3. Hukuk Dairesi 2015/5065 E. , 2016/3197 K.
"İçtihat Metni"MAHKEMESİ :ASLİYE HUKUK MAHKEMESİ
Taraflar arasındaki eşya alacağı davasının mahkemece yapılan yargılaması sonucunda, davanın reddine yönelik olarak verilen hükmün, süresi içinde davalı vekili tarafından temyiz edilmesi üzerine; temyiz dilekçesinin kabulüne karar verildikten sonra, dosya içerisindeki kağıtlar okunup gereği düşünüldü:
Davacı vekili dva dilekçesinde; tarafların 07.03.2007 tarihinde evlendiğini, davalının, müvekkilinden adına bir daire almasını istediğini, bu isteği kabul edilmeyince de müvekkilini terk ettiğini belirterek; tarafların boşanmalarına, 30.000,00 TL manevi ve 40.000,00 TL maddi tazminatla, ekli listede belirtilen ziynet ve ev eşyalarının aynen iadesini, eşyaların aynen iadesinin mümkün olmaması halinde eşyaların değeri olan 10.938,50 TL"nin davalıdan tahsilini talep etmiştir.
Davalı cevap dilekçesinde; davacının ilk evliliğinden olma çocukları yüzünden evlendikleri günden itibaren davacıyla sorunlar yaşadıklarını, artık bir araya gelip, bu evliliği sürdürmelerinin mümkün olmadığını savunarak; davacının boşanma talebinin kabulüne, diğer taleplerinin reddine karar verilmesini dilemiştir.
Mahkemece, 19.06.2008 tarihli ilamla; tarafların boşanmalarına, maddi-manevi tazminat ile eşyalarla ilgili talebin reddine karar verilmiş, hükmün temyizi üzerine Yargıtay 2. Hukuk Dairesi, boşanma yönünden hükmü onamış, davacının diğer istemleri yönünden hükmün bozulmasına karar vermiş, bozmaya uyma kararı alan mahkemece; davacının eşya talebi, tazminat talebinden tefrik edilerek, yargılamaya devam olunmuştur.

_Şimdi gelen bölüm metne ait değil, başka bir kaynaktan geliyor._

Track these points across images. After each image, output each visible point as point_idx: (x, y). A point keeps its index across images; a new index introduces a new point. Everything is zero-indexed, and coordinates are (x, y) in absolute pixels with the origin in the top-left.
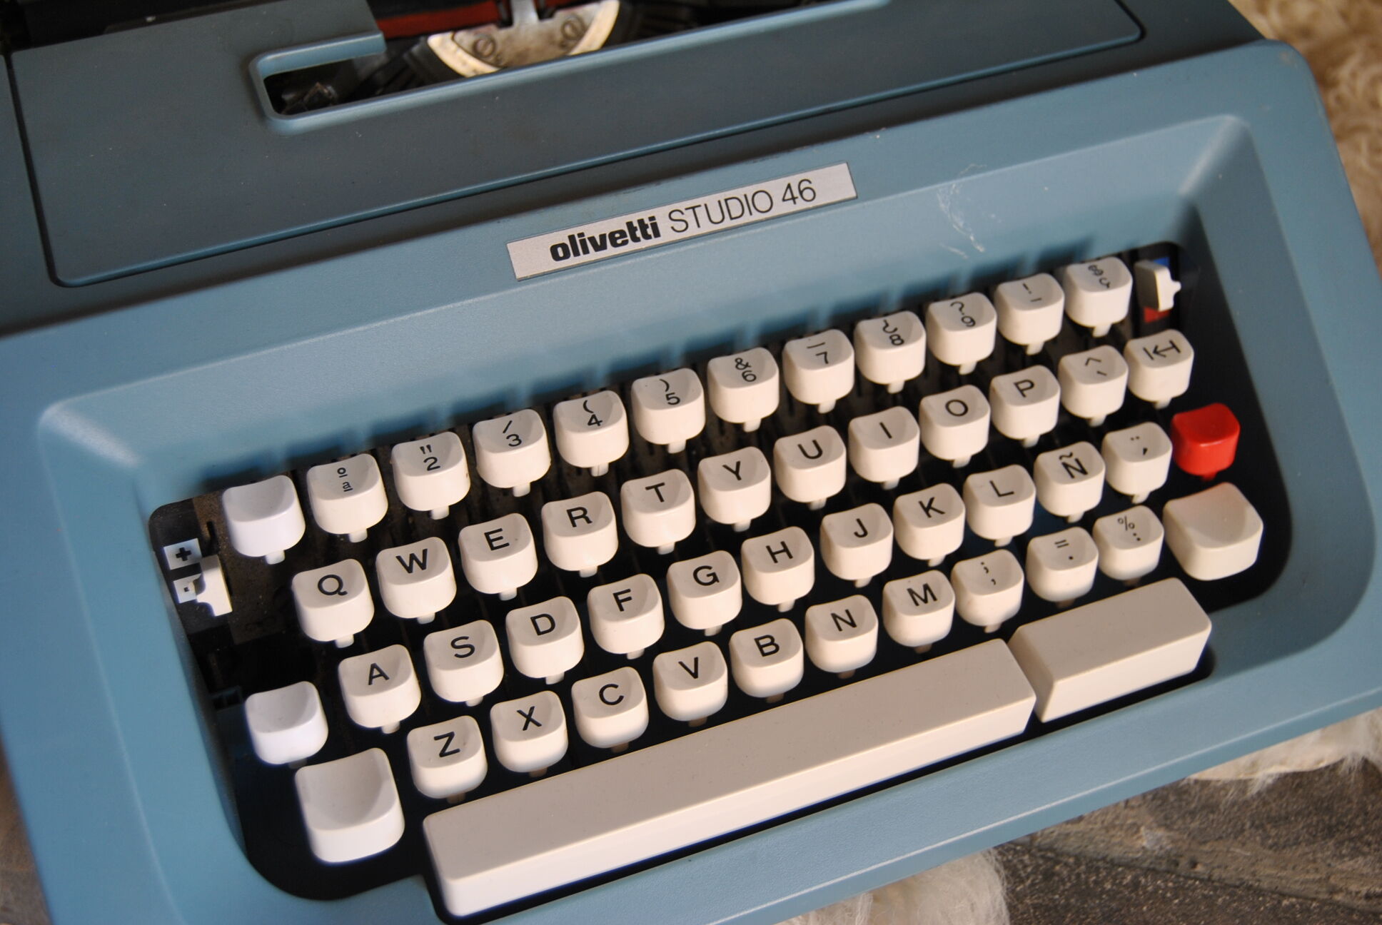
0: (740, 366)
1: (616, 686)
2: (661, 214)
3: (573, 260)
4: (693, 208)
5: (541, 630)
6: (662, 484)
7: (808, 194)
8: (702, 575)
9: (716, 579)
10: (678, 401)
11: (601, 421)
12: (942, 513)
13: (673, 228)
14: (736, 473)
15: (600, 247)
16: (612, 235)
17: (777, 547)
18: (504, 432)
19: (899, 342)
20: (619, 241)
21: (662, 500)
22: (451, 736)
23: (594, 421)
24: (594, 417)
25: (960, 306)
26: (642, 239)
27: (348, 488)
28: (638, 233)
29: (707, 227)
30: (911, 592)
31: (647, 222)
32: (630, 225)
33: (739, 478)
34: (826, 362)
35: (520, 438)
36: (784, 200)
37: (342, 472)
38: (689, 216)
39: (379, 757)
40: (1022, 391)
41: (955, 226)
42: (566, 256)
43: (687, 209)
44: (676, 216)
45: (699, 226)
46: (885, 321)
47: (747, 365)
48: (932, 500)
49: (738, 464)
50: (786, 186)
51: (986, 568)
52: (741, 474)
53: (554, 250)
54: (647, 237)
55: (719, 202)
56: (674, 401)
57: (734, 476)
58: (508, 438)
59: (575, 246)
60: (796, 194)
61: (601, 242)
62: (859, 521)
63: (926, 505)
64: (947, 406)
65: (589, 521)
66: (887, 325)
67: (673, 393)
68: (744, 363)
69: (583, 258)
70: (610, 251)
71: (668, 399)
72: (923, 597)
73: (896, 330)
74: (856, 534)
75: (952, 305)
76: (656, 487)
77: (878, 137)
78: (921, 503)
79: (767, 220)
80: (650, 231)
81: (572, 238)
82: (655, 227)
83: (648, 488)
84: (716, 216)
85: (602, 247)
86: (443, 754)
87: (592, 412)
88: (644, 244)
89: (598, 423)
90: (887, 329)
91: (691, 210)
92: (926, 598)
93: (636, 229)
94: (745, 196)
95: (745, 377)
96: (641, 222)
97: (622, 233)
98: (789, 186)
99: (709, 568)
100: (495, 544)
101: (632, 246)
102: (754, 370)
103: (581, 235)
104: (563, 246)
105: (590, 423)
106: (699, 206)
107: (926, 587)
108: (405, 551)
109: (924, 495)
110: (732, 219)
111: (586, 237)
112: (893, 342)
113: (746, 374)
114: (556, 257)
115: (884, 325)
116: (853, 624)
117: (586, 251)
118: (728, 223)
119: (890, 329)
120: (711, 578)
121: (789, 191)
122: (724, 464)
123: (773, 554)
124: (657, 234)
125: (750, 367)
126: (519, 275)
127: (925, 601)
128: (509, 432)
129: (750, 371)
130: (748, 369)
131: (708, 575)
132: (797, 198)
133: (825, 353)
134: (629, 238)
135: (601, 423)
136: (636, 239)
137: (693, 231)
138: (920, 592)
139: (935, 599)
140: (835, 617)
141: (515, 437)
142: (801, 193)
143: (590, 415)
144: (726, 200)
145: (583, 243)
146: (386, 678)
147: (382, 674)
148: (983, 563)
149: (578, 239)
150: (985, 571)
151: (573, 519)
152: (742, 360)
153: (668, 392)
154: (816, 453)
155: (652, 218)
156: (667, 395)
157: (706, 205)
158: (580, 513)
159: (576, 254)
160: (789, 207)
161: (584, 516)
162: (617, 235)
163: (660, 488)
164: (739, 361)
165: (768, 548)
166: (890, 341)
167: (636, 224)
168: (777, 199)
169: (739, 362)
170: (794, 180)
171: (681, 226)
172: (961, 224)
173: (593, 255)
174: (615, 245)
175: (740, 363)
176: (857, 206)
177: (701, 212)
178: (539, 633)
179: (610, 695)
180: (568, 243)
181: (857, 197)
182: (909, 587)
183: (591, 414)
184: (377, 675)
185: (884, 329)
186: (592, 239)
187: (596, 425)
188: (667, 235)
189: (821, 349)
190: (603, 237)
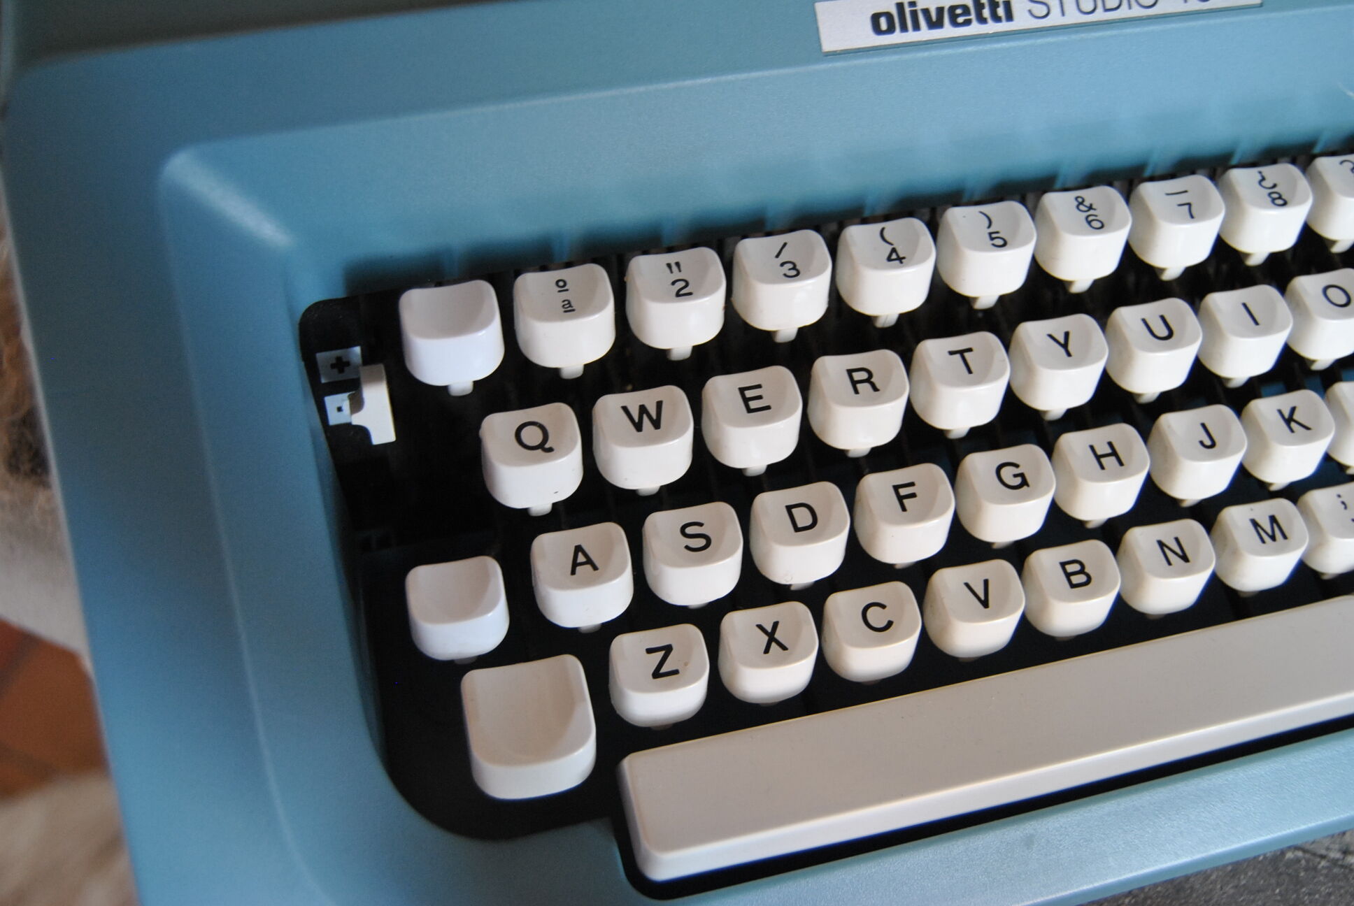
0: (1082, 207)
1: (883, 607)
3: (898, 37)
5: (800, 525)
6: (970, 350)
8: (1007, 473)
9: (1024, 483)
10: (1005, 244)
11: (904, 258)
12: (1308, 428)
13: (1030, 11)
14: (1065, 346)
15: (936, 24)
16: (952, 9)
17: (1103, 449)
18: (777, 256)
19: (1280, 202)
20: (960, 20)
21: (970, 372)
22: (668, 649)
23: (894, 256)
24: (894, 250)
25: (1350, 165)
26: (989, 20)
27: (569, 309)
28: (986, 13)
29: (1073, 17)
30: (1255, 524)
33: (1069, 354)
34: (1192, 217)
35: (798, 267)
37: (562, 285)
39: (573, 667)
42: (891, 29)
45: (1063, 14)
46: (1261, 173)
47: (1090, 208)
48: (1293, 410)
49: (1067, 335)
51: (1343, 503)
52: (1070, 348)
53: (875, 18)
54: (997, 19)
56: (1000, 242)
57: (1062, 351)
58: (782, 265)
59: (903, 18)
61: (937, 18)
62: (1203, 426)
63: (1287, 415)
64: (1325, 290)
65: (875, 389)
66: (1263, 179)
67: (997, 232)
68: (1087, 203)
69: (911, 36)
70: (948, 31)
71: (992, 239)
72: (1270, 531)
73: (1275, 186)
74: (1202, 443)
75: (1342, 163)
76: (961, 353)
78: (1280, 412)
79: (1149, 18)
80: (1001, 11)
81: (900, 7)
82: (1008, 7)
83: (952, 353)
84: (1087, 4)
85: (938, 24)
86: (657, 674)
87: (891, 244)
88: (991, 27)
89: (900, 259)
90: (1264, 183)
92: (1273, 533)
93: (983, 6)
95: (1089, 223)
97: (966, 10)
99: (1017, 466)
100: (753, 404)
101: (975, 28)
102: (1100, 213)
103: (912, 4)
104: (889, 16)
105: (889, 259)
107: (1273, 519)
108: (633, 399)
109: (1284, 401)
110: (1107, 10)
111: (920, 7)
112: (1273, 200)
113: (1090, 218)
114: (877, 29)
115: (1259, 178)
116: (1185, 558)
117: (917, 27)
118: (1100, 15)
119: (1268, 183)
120: (1018, 481)
122: (1050, 333)
123: (1098, 458)
124: (1009, 17)
125: (1095, 209)
126: (827, 46)
127: (1273, 538)
128: (783, 258)
129: (1096, 216)
130: (1091, 212)
131: (1015, 476)
133: (1189, 205)
134: (973, 16)
135: (903, 261)
136: (982, 20)
137: (1055, 19)
138: (1266, 524)
139: (1285, 537)
140: (1161, 544)
141: (791, 266)
143: (889, 248)
145: (914, 14)
146: (595, 568)
147: (589, 561)
148: (1339, 496)
149: (907, 10)
150: (1343, 506)
151: (854, 383)
152: (1083, 200)
153: (991, 230)
154: (1165, 333)
156: (990, 234)
158: (864, 375)
159: (904, 28)
160: (1179, 6)
161: (868, 380)
162: (959, 11)
163: (967, 355)
164: (1080, 200)
165: (1092, 448)
166: (1269, 200)
171: (1042, 10)
173: (925, 34)
174: (954, 23)
175: (1081, 203)
176: (1260, 16)
178: (797, 529)
179: (875, 616)
180: (894, 11)
181: (1261, 5)
182: (1252, 517)
183: (891, 247)
184: (581, 560)
185: (1260, 182)
186: (926, 12)
187: (897, 262)
188: (1022, 20)
189: (1184, 198)
190: (940, 10)
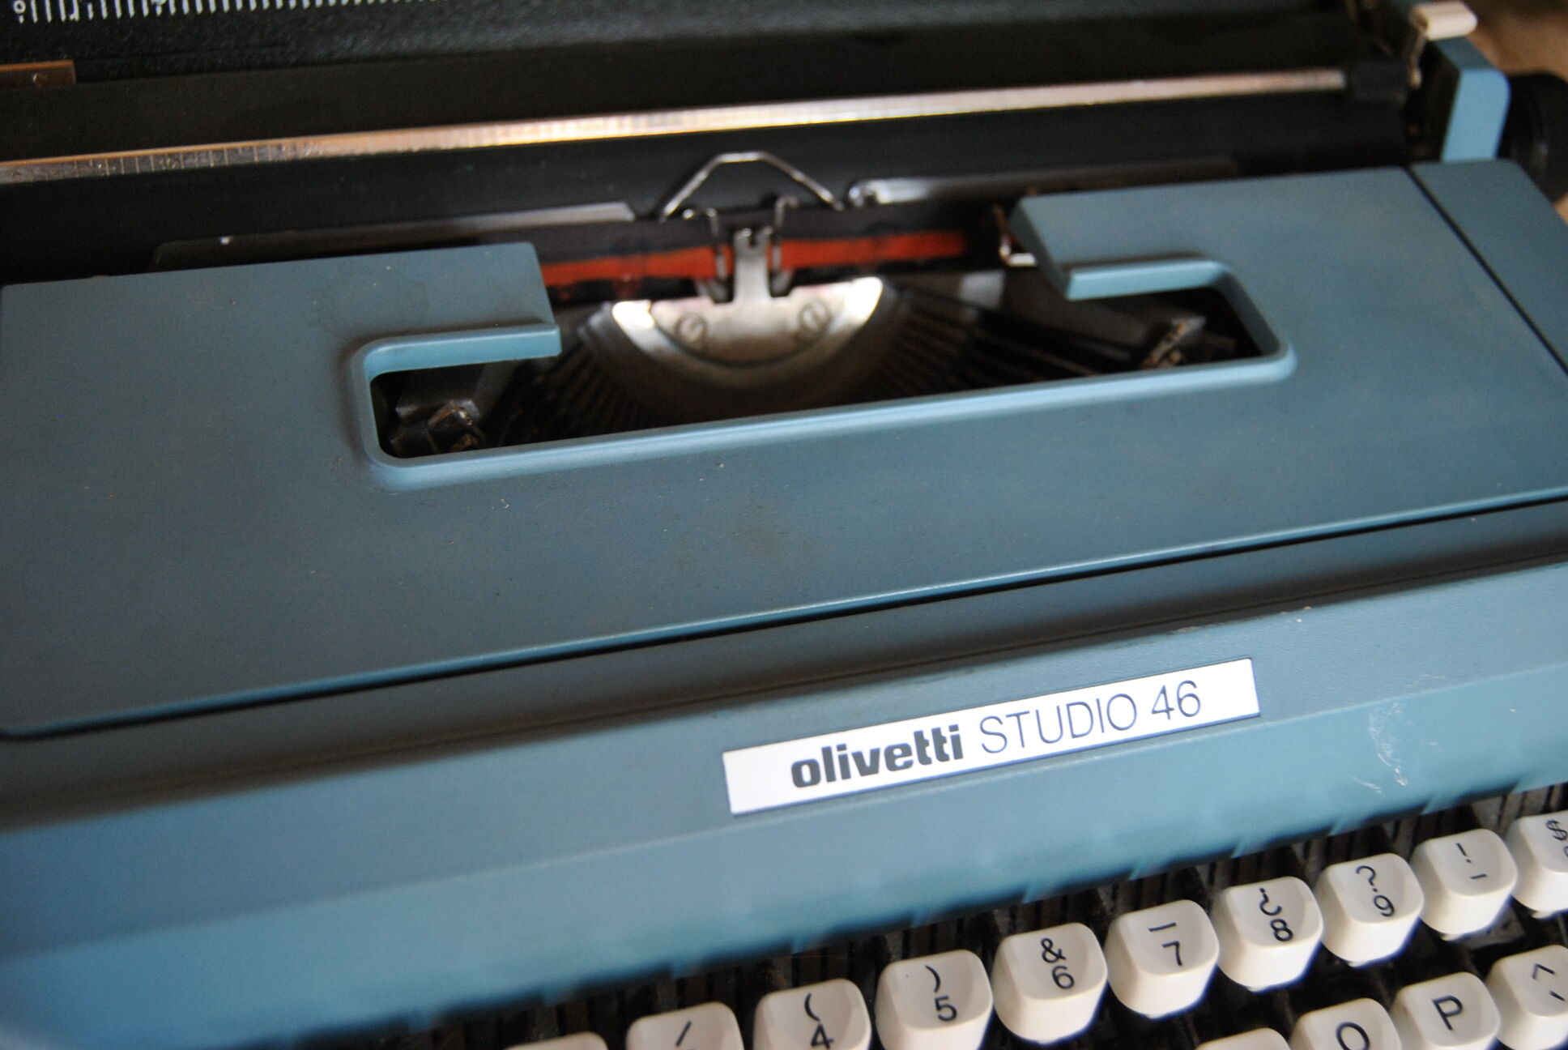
0: (1049, 956)
2: (968, 721)
3: (823, 788)
4: (1018, 715)
7: (1189, 705)
10: (954, 1016)
11: (832, 1040)
13: (983, 745)
15: (870, 769)
16: (889, 751)
18: (679, 1042)
19: (1284, 934)
20: (899, 762)
23: (820, 1038)
24: (820, 1030)
25: (1369, 873)
26: (934, 759)
28: (930, 751)
29: (1035, 747)
31: (946, 733)
32: (919, 736)
34: (1180, 963)
36: (1154, 712)
38: (1009, 727)
40: (1444, 1016)
41: (1380, 756)
42: (815, 779)
43: (1008, 716)
44: (991, 726)
45: (1023, 745)
46: (1262, 890)
47: (1059, 955)
50: (1160, 690)
53: (796, 769)
54: (943, 756)
55: (1058, 708)
56: (948, 1014)
59: (829, 765)
60: (1173, 703)
61: (872, 762)
64: (1339, 1030)
66: (1266, 899)
67: (946, 998)
68: (1055, 950)
69: (840, 786)
70: (884, 776)
71: (939, 1008)
73: (1279, 910)
75: (1358, 871)
77: (1299, 621)
79: (1126, 741)
80: (948, 748)
81: (827, 752)
82: (956, 741)
84: (1051, 732)
85: (873, 769)
87: (817, 1019)
88: (937, 768)
89: (827, 1043)
90: (1267, 908)
91: (1015, 718)
93: (926, 743)
94: (1098, 701)
95: (1056, 979)
96: (936, 733)
97: (906, 750)
98: (1164, 691)
101: (917, 770)
102: (1070, 964)
103: (842, 747)
104: (813, 764)
105: (814, 1043)
106: (1027, 713)
110: (1074, 736)
111: (849, 752)
112: (1277, 935)
113: (1058, 972)
114: (798, 781)
115: (1261, 898)
117: (846, 775)
118: (1068, 744)
119: (1270, 908)
121: (1162, 696)
124: (958, 754)
125: (1063, 958)
126: (737, 807)
128: (685, 1043)
129: (1065, 968)
130: (1061, 962)
132: (1172, 709)
133: (1177, 944)
134: (914, 757)
135: (831, 1045)
136: (925, 760)
137: (1014, 752)
142: (1180, 701)
143: (812, 1026)
144: (1068, 706)
145: (843, 760)
149: (836, 754)
152: (1051, 944)
153: (938, 996)
155: (954, 728)
156: (937, 1001)
157: (1037, 712)
159: (831, 777)
160: (1161, 724)
162: (898, 752)
164: (1047, 944)
166: (1272, 932)
167: (928, 736)
168: (1144, 708)
169: (1047, 947)
170: (1172, 680)
171: (995, 743)
172: (1389, 753)
173: (857, 781)
174: (892, 767)
175: (1048, 950)
176: (1260, 728)
177: (1028, 722)
180: (820, 759)
181: (1257, 716)
183: (817, 1023)
185: (1262, 906)
186: (858, 757)
187: (823, 1047)
188: (973, 756)
189: (1169, 936)
190: (875, 754)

Mahkemece, 27.09.2012 tarihli ilamla; eşyaların evlilik birliğinin kurulması amacıyla kadına verildiği, bu eşyaların çeyiz eşyası niteliğinde olduğu ve çeyiz eşyalarının kadına ait olup, geri istenemeyeceği gerekçesiyle, davanın reddine karar verilmiş, hüküm, davalı vekili tarafından yalnızca vekalet ücretine ilişkin olarak temyiz edilmiştir.
Dava; koca tarafından açılan ziynet ve ev eşyalarının aynen iadesi, bunun mümkün olmaması halinde bedelinin tahsili istemine ilişkindir.
Yargılama giderleri, davada haksız çıkan, yani aleyhine hüküm verilen tarafa yükletilir. (HMK m.326) Davayı kazanan taraf davasını bir vekil vasıtasıyla takip etmiş ise haksız çıkan taraf yargılama gideri olarak vekalet ücretine de mahkum edilir. Mahkeme, davada haksız çıkan tarafı kendiliğinden yargılama harç ve giderlerini ödemeye mahkum eder, bunun için haklı çıkan tarafın bir talepte bulunmuş olmasına geek yoktur. (HMK m.332)
Somut olayda, davalı yargılamada kendisini vekil ile temsil ettirmiş, mahkemece, davanın reddine karar verilmesine rağmen kendisini vekil ile temsil ettiren davalı yararına vekalet ücretine hükmedilmemiştir.
Hal böyle olunca mahkemece; davada kendisini vekil ile temsil ettiren ve lehine hüküm kurulan davalı yararına vekalet ücreti takdir edilmesi gerekirken, yanılgılı değerlendirmeyle davalı lehine vekalet ücreti takdir edilmemesi doğru görülmemiştir.
Ne var ki, bu hususun düzeltilmesi yeniden yargılama yapılmasını gerektirmediğinden, davalı vekilinin bu yöne ilişkin temyiz itirazlarının kabulü ile hükmün son fıkrasından sonra gelmek üzere; "Davada kendisini vekil ile temsil ettiren davalı yarına Avukatlık Asgari Ücret Tarifesi gereğince takdir olunan 1.312,62 TL vekalet ücretinin davacıdan alınıp davalıya verilmesine "ifadesi eklenmek suretiyle hükmün düzeltilmesine ve düzeltilmiş bu şekliyle ONANMASINA, 03.03.2016 tarihinde oybirliği ile karar verilmiştir.